• **REQUIREMENT**
Working from the records below, return word for word the line that contains "the window or" and each line after it, ending with the last. Skip all pictures.
Segment Start: DATASET CONTENT
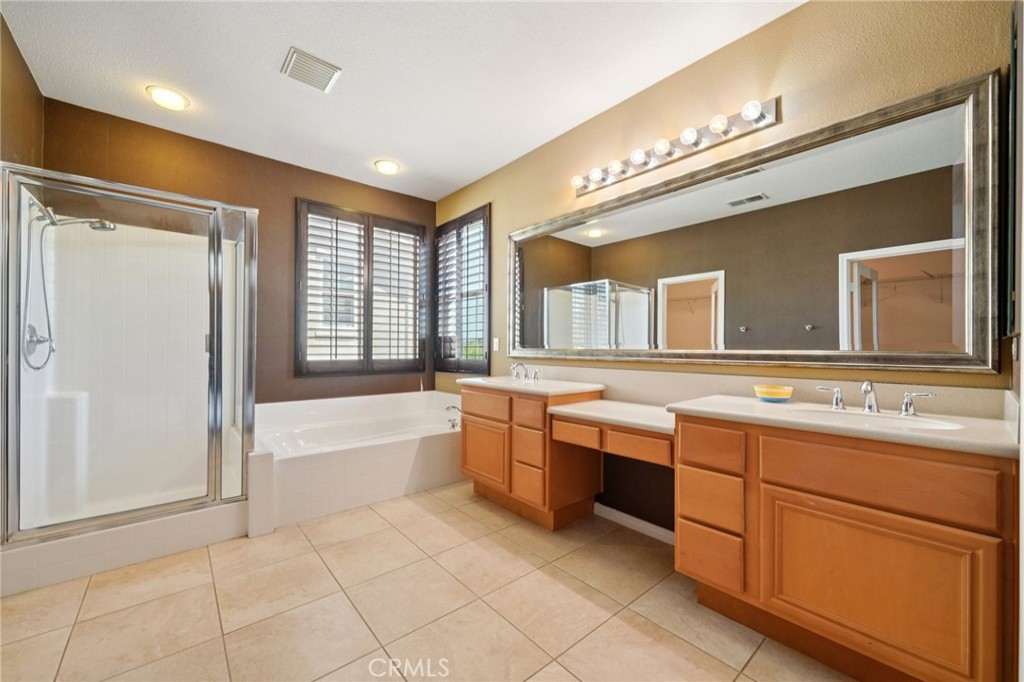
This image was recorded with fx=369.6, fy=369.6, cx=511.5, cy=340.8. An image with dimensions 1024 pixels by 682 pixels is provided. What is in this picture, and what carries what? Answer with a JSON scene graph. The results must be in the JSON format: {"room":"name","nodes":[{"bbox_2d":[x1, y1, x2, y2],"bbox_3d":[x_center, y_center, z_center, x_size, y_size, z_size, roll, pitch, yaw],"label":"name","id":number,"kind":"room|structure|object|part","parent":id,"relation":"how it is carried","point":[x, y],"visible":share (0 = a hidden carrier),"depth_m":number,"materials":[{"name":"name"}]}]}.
{"room":"bathroom","nodes":[
{"label":"bathroom","id":0,"kind":"room"},
{"bbox_2d":[0,11,44,170],"bbox_3d":[-1.932,-0.291,1.003,0.153,2.707,3.790,1,0,-41],"label":"left wall","id":1,"kind":"structure","parent":0,"point":[31,78],"depth_m":2.05,"materials":[{"name":"brown paint"}]},
{"bbox_2d":[45,100,435,404],"bbox_3d":[-2.010,-0.193,3.346,3.069,2.777,0.159,1,0,-41],"label":"back wall","id":2,"kind":"structure","parent":0,"point":[299,187],"depth_m":3.12,"materials":[{"name":"brown paint"}]},
{"bbox_2d":[295,198,425,377],"bbox_3d":[-2.774,-0.927,7.026,2.287,3.300,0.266,1,0,-41],"label":"window","id":3,"kind":"structure","parent":2,"relation":"in","point":[395,221],"depth_m":6.87,"materials":[{"name":"brown wood"}]},
{"bbox_2d":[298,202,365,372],"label":"plantation shutter","id":4,"kind":"object","parent":3,"relation":"attached to","point":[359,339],"visible":0.93,"depth_m":3.43,"materials":[{"name":"wood"}]},
{"bbox_2d":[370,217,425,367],"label":"plantation shutter","id":5,"kind":"object","parent":3,"relation":"attached to","point":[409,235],"visible":0.91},
{"bbox_2d":[1,0,801,200],"bbox_3d":[-0.549,-1.621,1.719,3.066,0.101,4.615,1,0,-41],"label":"ceiling","id":6,"kind":"structure","parent":0,"point":[269,54],"depth_m":2.12,"materials":[{"name":"white paint"}]},
{"bbox_2d":[146,85,189,110],"bbox_3d":[-2.228,-1.572,2.401,0.218,0.037,0.218,1,0,-41],"label":"recessed light","id":7,"kind":"object","parent":6,"relation":"in","point":[175,96],"visible":0.99,"depth_m":2.38,"materials":[{"name":"white"}]},
{"bbox_2d":[280,47,340,92],"bbox_3d":[-1.176,-1.571,2.158,0.265,0.017,0.254,1,0,-41],"label":"ceiling vent","id":8,"kind":"object","parent":6,"relation":"attached to","point":[329,70],"visible":0.99,"depth_m":2.14,"materials":[{"name":"white metal"}]},
{"bbox_2d":[374,158,399,174],"bbox_3d":[-1.116,-1.557,3.310,0.219,0.053,0.220,1,0,-41],"label":"recessed light","id":9,"kind":"object","parent":6,"relation":"in","point":[387,166],"visible":0.99,"depth_m":3.28,"materials":[{"name":"white"}]},
{"bbox_2d":[0,480,852,681],"bbox_3d":[-0.496,1.220,1.594,3.122,0.099,4.753,1,0,-41],"label":"tile floor","id":10,"kind":"structure","parent":0,"point":[395,535],"depth_m":1.59,"materials":[{"name":"beige tile"}]},
{"bbox_2d":[0,161,259,592],"bbox_3d":[-2.350,0.123,2.369,1.145,2.061,1.120,1,0,-41],"label":"shower enclosure","id":11,"kind":"object","parent":10,"relation":"on","point":[15,356],"visible":0.97,"depth_m":2.33,"materials":[{"name":"glass"}]},
{"bbox_2d":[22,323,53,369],"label":"shower valve","id":12,"kind":"object","parent":11,"relation":"attached to","point":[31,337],"visible":0.79,"depth_m":2.08,"materials":[{"name":"silver metal"}]},
{"bbox_2d":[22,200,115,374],"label":"shower head","id":13,"kind":"object","parent":11,"relation":"attached to","point":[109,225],"visible":0.93,"depth_m":2.12},
{"bbox_2d":[252,391,463,532],"bbox_3d":[-1.183,0.859,3.189,1.779,0.648,1.231,1,0,-41],"label":"bathtub","id":14,"kind":"object","parent":10,"relation":"on","point":[401,452],"visible":0.82,"depth_m":2.86,"materials":[{"name":"white plastic"}]},
{"bbox_2d":[444,404,461,428],"bbox_3d":[-0.523,0.684,3.432,0.165,0.198,0.207,1,0,-41],"label":"tub faucet","id":15,"kind":"object","parent":14,"relation":"on","point":[447,408],"visible":0.95,"depth_m":3.40,"materials":[{"name":"silver metal"}]},
{"bbox_2d":[459,383,603,530],"bbox_3d":[0.101,0.757,2.718,0.559,0.861,0.944,1,0,-41],"label":"vanity cabinet","id":16,"kind":"object","parent":10,"relation":"on","point":[467,456],"visible":0.76,"depth_m":2.42,"materials":[{"name":"brown wood"}]},
{"bbox_3d":[-0.202,0.818,2.653,0.046,0.393,0.432,1,0,-41],"label":"cabinet door","id":17,"kind":"part","parent":16,"relation":"part of","materials":[{"name":"brown wood"}]},
{"bbox_3d":[-0.199,0.456,2.614,0.036,0.156,0.413,1,0,-41],"label":"drawer","id":18,"kind":"part","parent":16,"relation":"part of","materials":[{"name":"brown wood"}]},
{"bbox_3d":[0.106,0.471,2.362,0.045,0.175,0.247,1,0,-41],"label":"drawer","id":19,"kind":"part","parent":16,"relation":"part of","materials":[{"name":"brown wood"}]},
{"bbox_3d":[0.107,0.696,2.403,0.049,0.229,0.233,1,0,-41],"label":"drawer","id":20,"kind":"part","parent":16,"relation":"part of","materials":[{"name":"brown wood"}]},
{"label":"drawer","id":21,"kind":"part","parent":16,"relation":"part of","materials":[{"name":"brown wood"}]},
{"bbox_2d":[458,375,605,395],"bbox_3d":[0.130,0.319,2.732,0.616,0.065,0.986,1,0,-41],"label":"vanity countertop","id":22,"kind":"structure","parent":16,"relation":"on","point":[475,380],"depth_m":2.52,"materials":[{"name":"white stone"}]},
{"bbox_2d":[511,362,542,381],"bbox_3d":[0.084,0.230,2.829,0.166,0.123,0.341,1,0,-41],"label":"faucet","id":23,"kind":"object","parent":22,"relation":"on","point":[522,364],"visible":0.99,"depth_m":2.84,"materials":[{"name":"silver metal"}]},
{"bbox_2d":[674,412,1017,681],"bbox_3d":[1.213,0.750,1.448,0.546,0.853,0.991,1,0,-41],"label":"vanity cabinet","id":24,"kind":"object","parent":10,"relation":"on","point":[800,513],"visible":0.92,"depth_m":1.20,"materials":[{"name":"brown wood"}]},
{"bbox_3d":[0.837,0.920,1.576,0.048,0.185,0.219,1,0,-41],"label":"drawer","id":25,"kind":"part","parent":24,"relation":"part of","materials":[{"name":"brown wood"}]},
{"bbox_3d":[0.841,0.681,1.579,0.053,0.203,0.235,1,0,-41],"label":"drawer","id":26,"kind":"part","parent":24,"relation":"part of","materials":[{"name":"brown wood"}]},
{"bbox_3d":[0.830,0.452,1.555,0.048,0.152,0.226,1,0,-41],"label":"drawer","id":27,"kind":"part","parent":24,"relation":"part of","materials":[{"name":"brown wood"}]},
{"bbox_2d":[673,395,1020,458],"bbox_3d":[1.290,0.304,1.468,0.588,0.039,1.077,1,0,-41],"label":"vanity countertop","id":28,"kind":"structure","parent":24,"relation":"on","point":[990,440],"depth_m":1.29,"materials":[{"name":"stone"}]},
{"bbox_2d":[753,384,793,402],"bbox_3d":[1.205,0.243,1.708,0.150,0.066,0.151,1,0,-41],"label":"yellow bowl","id":29,"kind":"object","parent":28,"relation":"on","point":[770,394],"visible":1,"depth_m":1.66,"materials":[{"name":"ceramic"}]},
{"bbox_2d":[812,379,934,416],"bbox_3d":[1.377,0.209,1.428,0.154,0.131,0.356,1,0,-41],"label":"faucet","id":30,"kind":"object","parent":28,"relation":"on","point":[906,404],"visible":0.99,"depth_m":1.43,"materials":[{"name":"silver metal"}]},
{"bbox_2d":[791,405,967,431],"bbox_3d":[1.317,0.352,1.363,0.333,0.139,0.487,1,0,-41],"label":"sink","id":31,"kind":"object","parent":28,"relation":"in","point":[938,426],"visible":0.33,"depth_m":1.43,"materials":[{"name":"white ceramic"}]},
{"bbox_3d":[1.162,0.836,1.244,0.050,0.477,0.508,1,0,-41],"label":"cabinet door","id":32,"kind":"part","parent":24,"relation":"part of","materials":[{"name":"brown wood"}]},
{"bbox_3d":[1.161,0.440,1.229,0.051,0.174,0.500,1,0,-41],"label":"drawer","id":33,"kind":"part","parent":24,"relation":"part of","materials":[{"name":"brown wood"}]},
{"bbox_2d":[432,0,1018,531],"bbox_3d":[0.502,-0.185,2.770,0.155,2.766,4.247,1,0,-41],"label":"right wall","id":34,"kind":"structure","parent":0,"point":[501,213],"depth_m":1.88,"materials":[{"name":"paint"}]},
{"bbox_2d":[433,205,489,374],"bbox_3d":[-0.507,-0.461,3.785,0.152,1.649,1.005,1,0,-41],"label":"window","id":35,"kind":"structure","parent":34,"relation":"in","point":[485,354],"depth_m":3.72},
{"bbox_2d":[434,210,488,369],"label":"plantation shutter","id":36,"kind":"object","parent":35,"relation":"attached to","point":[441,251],"visible":0.76,"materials":[{"name":"wood"}]},
{"bbox_2d":[492,337,500,350],"bbox_3d":[-0.146,0.030,3.348,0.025,0.121,0.076,1,0,-41],"label":"light switch","id":37,"kind":"object","parent":34,"relation":"attached to","point":[495,344],"visible":0.98,"depth_m":3.34,"materials":[{"name":"white plastic"}]},
{"bbox_2d":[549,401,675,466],"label":"makeup desk","id":38,"kind":"object","parent":34,"relation":"attached to","point":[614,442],"visible":0.61,"depth_m":1.91,"materials":[{"name":"brown wood"}]},
{"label":"drawer","id":39,"kind":"part","parent":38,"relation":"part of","materials":[{"name":"brown wood"}]},
{"bbox_2d":[546,398,673,435],"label":"desk countertop","id":40,"kind":"structure","parent":38,"relation":"on","point":[602,402],"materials":[{"name":"white stone"}]},
{"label":"drawer","id":41,"kind":"part","parent":38,"relation":"part of","materials":[{"name":"brown wood"}]},
{"bbox_2d":[592,502,675,544],"bbox_3d":[0.827,1.141,2.249,0.014,0.082,0.918,1,0,-41],"label":"baseboard","id":42,"kind":"structure","parent":34,"relation":"attached to","point":[604,508],"depth_m":2.31,"materials":[{"name":"white paint"}]},
{"bbox_2d":[570,97,780,197],"bbox_3d":[0.814,-1.106,2.183,0.148,0.110,1.238,1,0,-41],"label":"vanity light","id":43,"kind":"object","parent":34,"relation":"attached to","point":[646,164],"visible":0.98,"depth_m":2.05,"materials":[{"name":"silver metal"}]},
{"bbox_2d":[507,73,1002,373],"bbox_3d":[0.838,-0.396,2.261,0.037,1.068,2.604,1,0,-41],"label":"mirror","id":44,"kind":"object","parent":34,"relation":"attached to","point":[946,132],"visible":0.99,"depth_m":1.69,"materials":[{"name":"mirror"}]},
{"bbox_2d":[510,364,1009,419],"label":"backsplash","id":45,"kind":"structure","parent":34,"relation":"attached to","point":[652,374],"depth_m":1.83,"materials":[{"name":"beige"}]},
{"bbox_2d":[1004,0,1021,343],"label":"mirror","id":46,"kind":"object","parent":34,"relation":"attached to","point":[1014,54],"visible":0.93,"depth_m":1.15,"materials":[{"name":"black mirror"}]},
{"bbox_2d":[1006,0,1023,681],"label":"near right wall","id":47,"kind":"structure","parent":0,"point":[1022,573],"depth_m":1.03,"materials":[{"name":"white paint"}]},
{"bbox_2d":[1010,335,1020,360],"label":"light switch","id":48,"kind":"object","parent":47,"relation":"attached to","point":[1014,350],"visible":0.95,"depth_m":1.20,"materials":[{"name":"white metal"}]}
]}

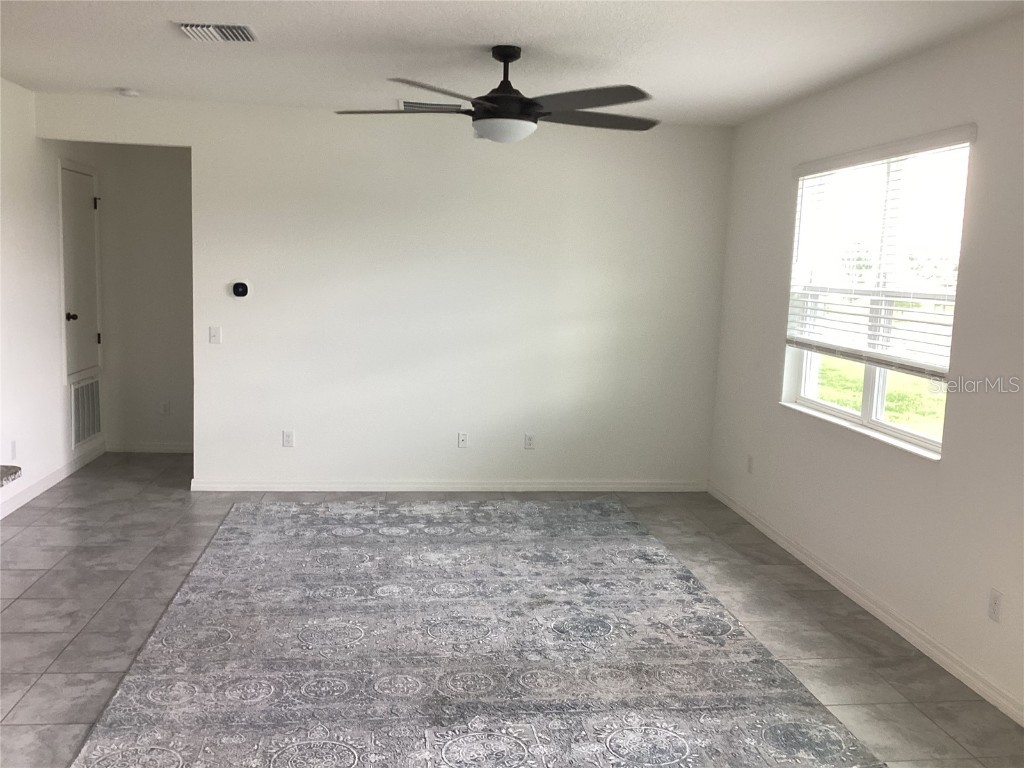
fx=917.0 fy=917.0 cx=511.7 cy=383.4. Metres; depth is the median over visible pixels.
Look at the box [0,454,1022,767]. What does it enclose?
floor
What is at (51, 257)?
left wall
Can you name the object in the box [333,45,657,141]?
ceiling fan
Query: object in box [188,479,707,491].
baseboard
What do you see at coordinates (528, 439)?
wall socket
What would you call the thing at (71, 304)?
door
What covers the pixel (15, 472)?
countertop
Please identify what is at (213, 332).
light switch
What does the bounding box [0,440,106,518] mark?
baseboard
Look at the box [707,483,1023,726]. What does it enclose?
baseboard
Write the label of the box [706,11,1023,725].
right wall
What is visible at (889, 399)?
lawn
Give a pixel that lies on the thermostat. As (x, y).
(240, 287)
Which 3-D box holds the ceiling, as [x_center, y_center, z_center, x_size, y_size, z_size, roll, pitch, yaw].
[-0.726,-1.515,3.119,5.779,0.114,8.918,1,8,-7]
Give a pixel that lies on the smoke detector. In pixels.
(128, 91)
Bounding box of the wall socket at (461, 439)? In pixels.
[457,431,468,447]
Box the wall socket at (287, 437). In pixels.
[282,430,293,447]
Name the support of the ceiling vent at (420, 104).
attached to the ceiling
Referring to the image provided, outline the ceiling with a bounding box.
[0,0,1023,126]
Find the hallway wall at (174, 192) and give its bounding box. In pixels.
[97,144,194,452]
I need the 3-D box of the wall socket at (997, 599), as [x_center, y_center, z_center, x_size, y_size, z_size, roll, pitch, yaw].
[1.908,0.877,3.622,0.009,0.118,0.072,1,8,-7]
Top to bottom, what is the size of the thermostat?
0.114 m
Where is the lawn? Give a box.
[814,356,946,435]
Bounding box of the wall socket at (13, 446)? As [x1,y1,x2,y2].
[9,440,16,459]
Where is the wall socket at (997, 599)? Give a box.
[987,588,1003,622]
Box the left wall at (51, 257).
[0,79,107,524]
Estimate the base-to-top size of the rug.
0.014 m
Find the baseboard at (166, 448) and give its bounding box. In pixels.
[102,442,192,453]
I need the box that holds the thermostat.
[231,280,250,297]
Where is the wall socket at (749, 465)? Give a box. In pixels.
[746,454,753,473]
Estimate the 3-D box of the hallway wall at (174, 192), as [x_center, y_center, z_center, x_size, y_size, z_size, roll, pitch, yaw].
[-2.723,-0.749,7.553,1.305,2.667,0.130,1,8,-7]
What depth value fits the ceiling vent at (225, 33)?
4.19 m
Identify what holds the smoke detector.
attached to the ceiling
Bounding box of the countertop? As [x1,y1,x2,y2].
[0,464,21,487]
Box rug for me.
[67,496,886,767]
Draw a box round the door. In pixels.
[60,161,101,381]
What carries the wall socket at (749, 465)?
attached to the right wall at (772, 276)
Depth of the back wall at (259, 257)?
6.49 m
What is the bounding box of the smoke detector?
[117,87,139,97]
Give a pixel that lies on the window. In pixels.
(868, 384)
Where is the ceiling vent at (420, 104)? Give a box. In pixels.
[397,99,459,112]
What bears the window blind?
attached to the right wall at (772, 276)
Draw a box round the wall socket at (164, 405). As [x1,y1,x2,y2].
[160,401,169,414]
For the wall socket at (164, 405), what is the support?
attached to the hallway wall at (174, 192)
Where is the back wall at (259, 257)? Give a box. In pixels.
[24,91,729,491]
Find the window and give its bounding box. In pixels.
[782,135,971,457]
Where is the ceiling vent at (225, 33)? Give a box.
[176,23,257,42]
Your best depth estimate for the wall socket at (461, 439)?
6.66 m
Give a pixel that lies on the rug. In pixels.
(760, 726)
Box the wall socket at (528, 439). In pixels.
[523,433,534,449]
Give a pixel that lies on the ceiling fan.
(503, 97)
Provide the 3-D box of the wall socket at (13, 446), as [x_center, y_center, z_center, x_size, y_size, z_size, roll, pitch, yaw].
[-3.134,0.417,5.764,0.009,0.118,0.069,1,8,-7]
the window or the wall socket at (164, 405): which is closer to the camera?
the window
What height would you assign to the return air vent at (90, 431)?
0.526 m
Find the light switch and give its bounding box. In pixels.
[208,326,220,343]
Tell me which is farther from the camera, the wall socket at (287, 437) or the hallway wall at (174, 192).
the hallway wall at (174, 192)
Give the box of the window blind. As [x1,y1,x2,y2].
[785,125,974,377]
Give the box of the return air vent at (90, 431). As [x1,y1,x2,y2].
[69,375,100,447]

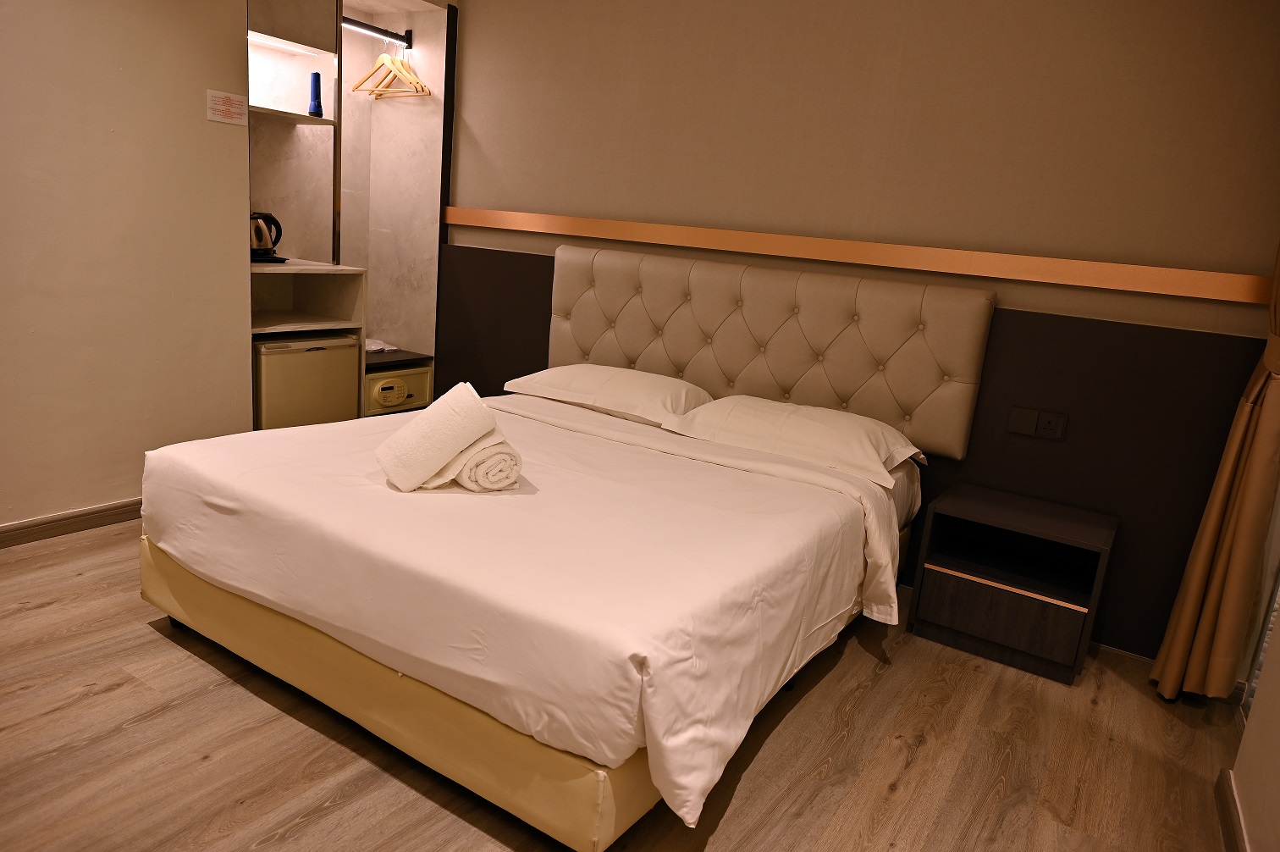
Segment End: DATASET CONTENT
• **ANSWER SECTION**
the window or the wall socket at (164, 405): which is closer to the camera?
the window
What height would you assign to the return air vent at (90, 431)?
0.526 m
Find the light switch and give its bounding box. In pixels.
[208,326,220,343]
Tell me which is farther from the camera, the wall socket at (287, 437) or the hallway wall at (174, 192).
the hallway wall at (174, 192)
Give the box of the window blind. As [x1,y1,x2,y2].
[785,125,974,377]
Give the box of the return air vent at (90, 431). As [x1,y1,x2,y2].
[69,375,100,447]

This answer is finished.